On February 22 I got an email inviting me to participate in the written component of the interview process for the occassional teachers list of our local school board on February 29. This is what I've been waiting for for two years. I actually had to read the email through two or three times before I understood that this was actually what it was. You know that feeling when the cars start to make the slow ascent up that first big rise on the roller coaster? When you know something exciting is coming, but you're not sure how it's going to turn out? That's how I felt that day. Really excited, and really nervous. I mean, when was the last time I wrote an exam? Do I even remember how? And what exactly should I be studying? How detailed do I need to be? Are there things I need to memorize? If so, what? Terrifying, but I did feel that I was finally getting my chance. So exciting.
The next day I experienced the first big drop on the rollercoaster. I received another strongly worded, very curt email, saying that following the written component, interviews would be conducted on March 5-8, and an orientation for all those hired would be held on March 14. Attendance is mandatory, and no other dates will be accomodated. DROP! I'm supposed to be in Orlando on March 14! That is our first day at Disney! How can I miss my kids first day at Disney? Do we delay the trip? Do I fly home for a day? Can I even get a reasonably priced flight at this short notice? And how do I book a flight when I don't even know if I'll be hired and need to fly home? Chris and I talked through all the options, and I shed many tears and lost plenty of sleep, and we finally came to the conclusion that I would fly home on March 13, leave Chris and the kids to hang out with Grampie and Grammie, fly back early on the 15th, and spend the next five days celebrating Mickey-style! And that car starts to go up the next big rise.

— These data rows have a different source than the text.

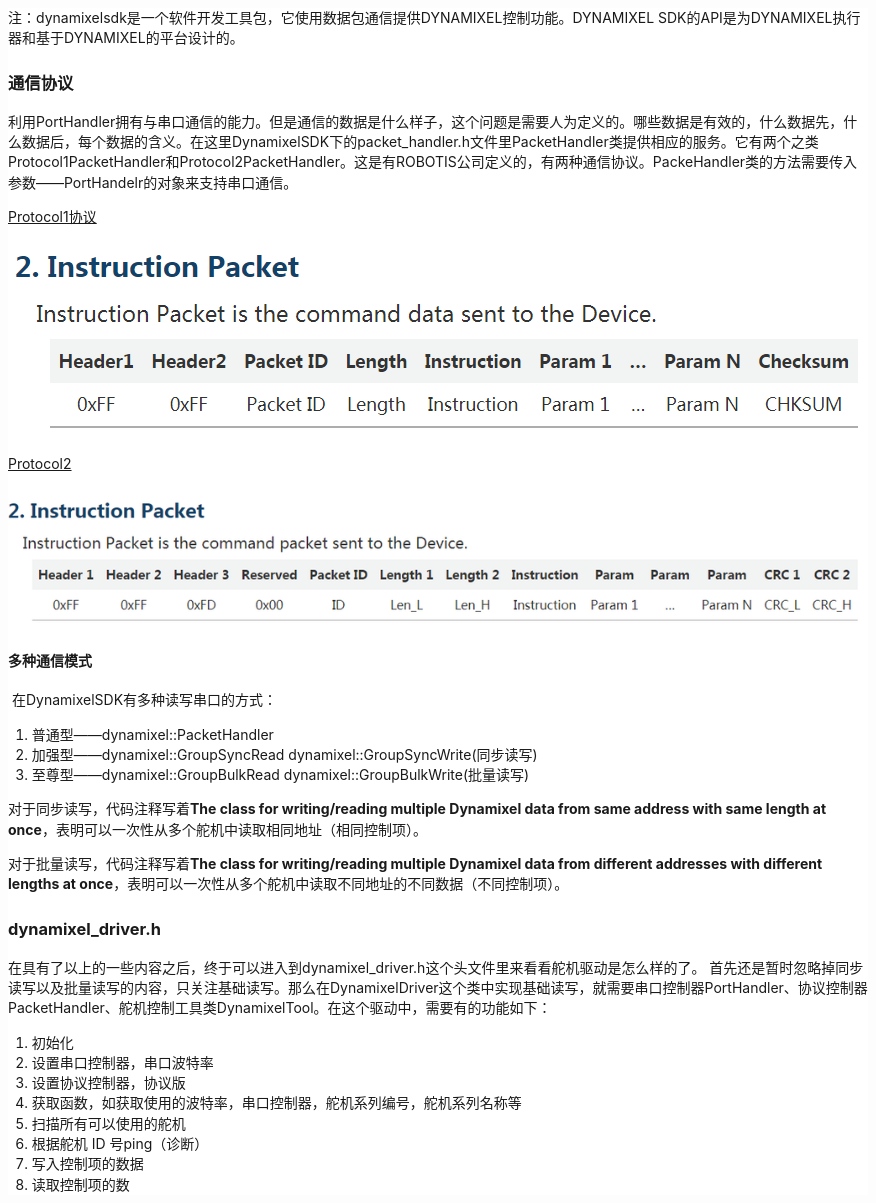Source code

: 注：dynamixelsdk是一个软件开发工具包，它使用数据包通信提供DYNAMIXEL控制功能。DYNAMIXEL SDK的API是为DYNAMIXEL执行器和基于DYNAMIXEL的平台设计的。

### 通信协议

​    利用PortHandler拥有与串口通信的能力。但是通信的数据是什么样子，这个问题是需要人为定义的。哪些数据是有效的，什么数据先，什么数据后，每个数据的含义。在这里DynamixelSDK下的packet_handler.h文件里PacketHandler类提供相应的服务。它有两个之类Protocol1PacketHandler和Protocol2PacketHandler。这是有ROBOTIS公司定义的，有两种通信协议。PackeHandler类的方法需要传入参数——PortHandelr的对象来支持串口通信。

[Protocol1协议](https://emanual.robotis.com/docs/en/dxl/protocol1/)

![02](.\图片\02.png)

[Protocol2](https://emanual.robotis.com/docs/en/dxl/protocol2/)

![03](.\图片\03.png)

#### 多种通信模式

​    在DynamixelSDK有多种读写串口的方式：

1. 普通型——dynamixel::PacketHandler
2. 加强型——dynamixel::GroupSyncRead dynamixel::GroupSyncWrite(同步读写)
3. 至尊型——dynamixel::GroupBulkRead dynamixel::GroupBulkWrite(批量读写)

对于同步读写，代码注释写着**The class for writing/reading multiple Dynamixel data from same address with same length at once**，表明可以一次性从多个舵机中读取相同地址（相同控制项）。

对于批量读写，代码注释写着**The class for writing/reading multiple Dynamixel data from different addresses with different lengths at once**，表明可以一次性从多个舵机中读取不同地址的不同数据（不同控制项）。

### dynamixel_driver.h

​    在具有了以上的一些内容之后，终于可以进入到dynamixel_driver.h这个头文件里来看看舵机驱动是怎么样的了。  首先还是暂时忽略掉同步读写以及批量读写的内容，只关注基础读写。那么在DynamixelDriver这个类中实现基础读写，就需要串口控制器PortHandler、协议控制器PacketHandler、舵机控制工具类DynamixelTool。在这个驱动中，需要有的功能如下：

1. 初始化
2. 设置串口控制器，串口波特率
3. 设置协议控制器，协议版
4. 获取函数，如获取使用的波特率，串口控制器，舵机系列编号，舵机系列名称等
5. 扫描所有可以使用的舵机
6. 根据舵机 ID 号ping（诊断）
7. 写入控制项的数据
8. 读取控制项的数
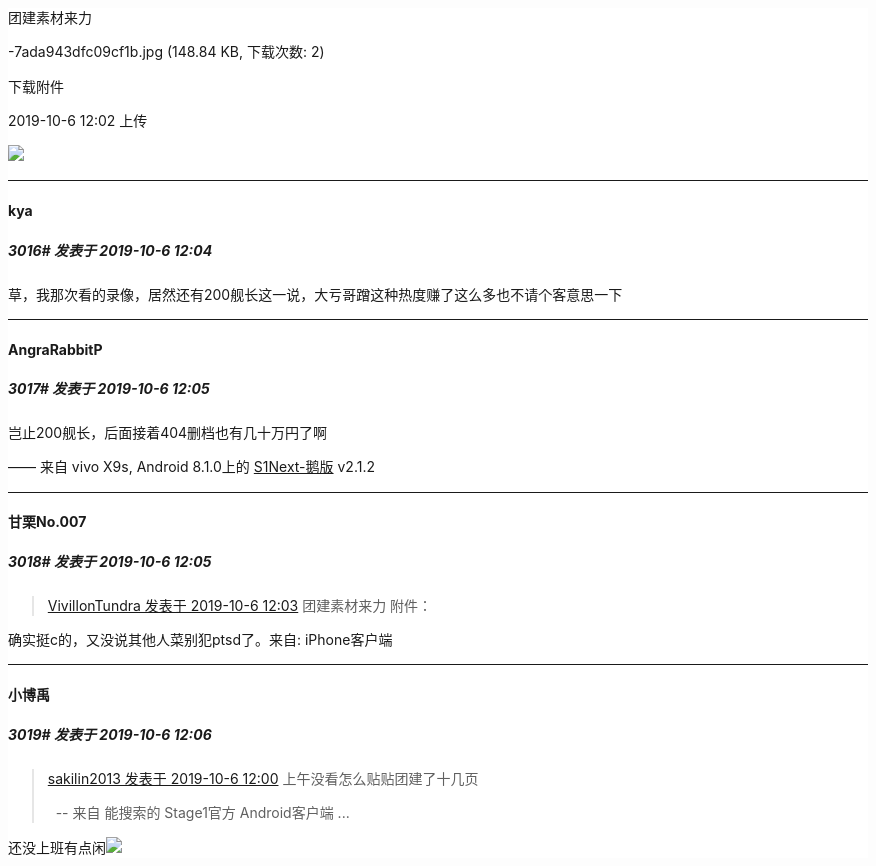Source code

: 
团建素材来力


-7ada943dfc09cf1b.jpg
(148.84 KB, 下载次数: 2)


下载附件


2019-10-6 12:02 上传


<img src="https://img.saraba1st.com/forum/201910/06/120259z4itkkhk96v5cjws.jpg" referrerpolicy="no-referrer">


-----

####  kya  
##### 3016#       发表于 2019-10-6 12:04


草，我那次看的录像，居然还有200舰长这一说，大亏哥蹭这种热度赚了这么多也不请个客意思一下


-----

####  AngraRabbitP  
##### 3017#       发表于 2019-10-6 12:05


岂止200舰长，后面接着404删档也有几十万円了啊

—— 来自 vivo X9s, Android 8.1.0上的 [S1Next-鹅版](https://github.com/ykrank/S1-Next/releases) v2.1.2


-----

####  甘栗No.007  
##### 3018#       发表于 2019-10-6 12:05


<blockquote><a href="httphttps://bbs.saraba1st.com/2b/forum.php?mod=redirect&amp;goto=findpost&amp;pid=45147689&amp;ptid=1856302" target="_blank"> VivillonTundra 发表于 2019-10-6 12:03</a> 团建素材来力 附件： </blockquote>
确实挺c的，又没说其他人菜别犯ptsd了。来自: iPhone客户端


-----

####  小博禹  
##### 3019#       发表于 2019-10-6 12:06


<blockquote><a href="httphttps://bbs.saraba1st.com/2b/forum.php?mod=redirect&amp;goto=findpost&amp;pid=45147671&amp;ptid=1856302" target="_blank">sakilin2013 发表于 2019-10-6 12:00</a>
上午没看怎么贴贴团建了十几页

  -- 来自 能搜索的 Stage1官方 Android客户端 ...</blockquote>
还没上班有点闲<img src="https://static.saraba1st.com/image/smiley/face2017/078.png" referrerpolicy="no-referrer">
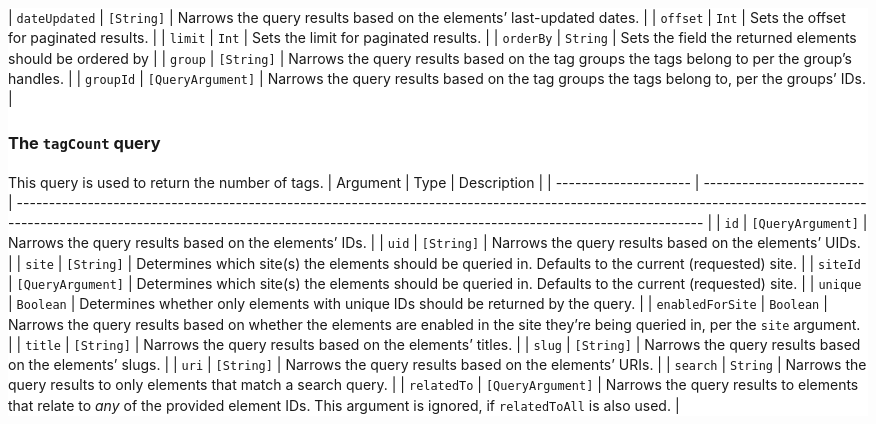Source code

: | `dateUpdated`         | `[String]`                | Narrows the query results based on the elements’ last-updated dates.                                                                                                                                                                             |
| `offset`              | `Int`                     | Sets the offset for paginated results.                                                                                                                                                                                                           |
| `limit`               | `Int`                     | Sets the limit for paginated results.                                                                                                                                                                                                            |
| `orderBy`             | `String`                  | Sets the field the returned elements should be ordered by                                                                                                                                                                                        |
| `group`               | `[String]`                | Narrows the query results based on the tag groups the tags belong to per the group’s handles.                                                                                                                                                    |
| `groupId`             | `[QueryArgument]`         | Narrows the query results based on the tag groups the tags belong to, per the groups’ IDs.                                                                                                                                                       |

### The `tagCount` query
This query is used to return the number of tags.
| Argument              | Type                      | Description                                                                                                                                                                                                                                      |
| --------------------- | ------------------------- | ------------------------------------------------------------------------------------------------------------------------------------------------------------------------------------------------------------------------------------------------ |
| `id`                  | `[QueryArgument]`         | Narrows the query results based on the elements’ IDs.                                                                                                                                                                                            |
| `uid`                 | `[String]`                | Narrows the query results based on the elements’ UIDs.                                                                                                                                                                                           |
| `site`                | `[String]`                | Determines which site(s) the elements should be queried in. Defaults to the current (requested) site.                                                                                                                                            |
| `siteId`              | `[QueryArgument]`         | Determines which site(s) the elements should be queried in. Defaults to the current (requested) site.                                                                                                                                            |
| `unique`              | `Boolean`                 | Determines whether only elements with unique IDs should be returned by the query.                                                                                                                                                                |
| `enabledForSite`      | `Boolean`                 | Narrows the query results based on whether the elements are enabled in the site they’re being queried in, per the `site` argument.                                                                                                               |
| `title`               | `[String]`                | Narrows the query results based on the elements’ titles.                                                                                                                                                                                         |
| `slug`                | `[String]`                | Narrows the query results based on the elements’ slugs.                                                                                                                                                                                          |
| `uri`                 | `[String]`                | Narrows the query results based on the elements’ URIs.                                                                                                                                                                                           |
| `search`              | `String`                  | Narrows the query results to only elements that match a search query.                                                                                                                                                                            |
| `relatedTo`           | `[QueryArgument]`         | Narrows the query results to elements that relate to *any* of the provided element IDs. This argument is ignored, if `relatedToAll` is also used.                                                                                                |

Chris was feeling confident enough in my chances of getting hired that he was ready to book a plane ticket for me, but we decided to wait and see how I felt after the written component. I studied like crazy. I knew the name of one specific document on assessment and evaluation that would almost certainly be referenced on the exam, and was told to do some thinking about inclusive education and differentiated instruction as well. When the time finally came I felt well prepared, if a bit rusty in the area of exam writing. Before given the go ahead to look at the exam, the canditates were given some further information about the whole process. Apparently, the school board is in desperate need of supply teachers, as a number of jobs are going unfilled every day now. This explains the urgency in hiring and orienting teachers and getting them into classrooms. There were 120 teachers randomly chosen from those who applied to take the test. We were then told that we would all be contacted one way or the other the following week, and interviews would be held Tuesday to Thursday at various schools with principals. Then "hopefully" we'll have an orientation on March 14. That left me a bit stunned. Hopefully? How do I buy a plane ticket based on "hopefully"? DROP!!! I completed the exam, which was considerably simpler than I had expected, only throwing me for one loop with a question on how I use technology in the classroom to meet curriculum expectations (since my last classroom had one computer with a few CD games, and I have no clue what is on the Ontario elementary technology curriculum). Still, I think I was able to come up with an answer that sounded reasonably intelligent.
Chris and I discussed that night whether or not we should buy a plane ticket, and decided to write an email together asking for clarification of the orientation date, and explaining that I was planning to fly home from a family vacation in Florida to attend. I sent the email on Thursday. I have not heard back. I was supposed to hear about an interview either Friday or today. I have not heard back yet. I feel like this rickety old car is climbing another steep incline, and I have no idea which way it is going to fall. I'm trying to distract myself with Disney plans, since, either way, I'm going on vacation next week. But I do check my email about three times an hour.
I think the roller coasters at Disney will have nothing on this one. What a ride! But I'm more than ready to get off...
Update: I got an email this afternoon telling me an interview had been arranged for Thursday afternoon at 2:00 p.m. I responded to the email asking again for clarification of the March 14 orientation date, explaining that if hired I would be flying home from vacation to attend. Not ten minutes later I received an email telling me that, if hired while on vacation, I would not be expected to fly home to attend the orientation, but that I could simply call to arrange a time to complete the paperwork after I get back. Phew! Hallelujah! Of course, having ridden this roller coaster for over a week now, I can't seem to get my stomach to stop rolling. Friday can't get here soon enough! I need a vacation!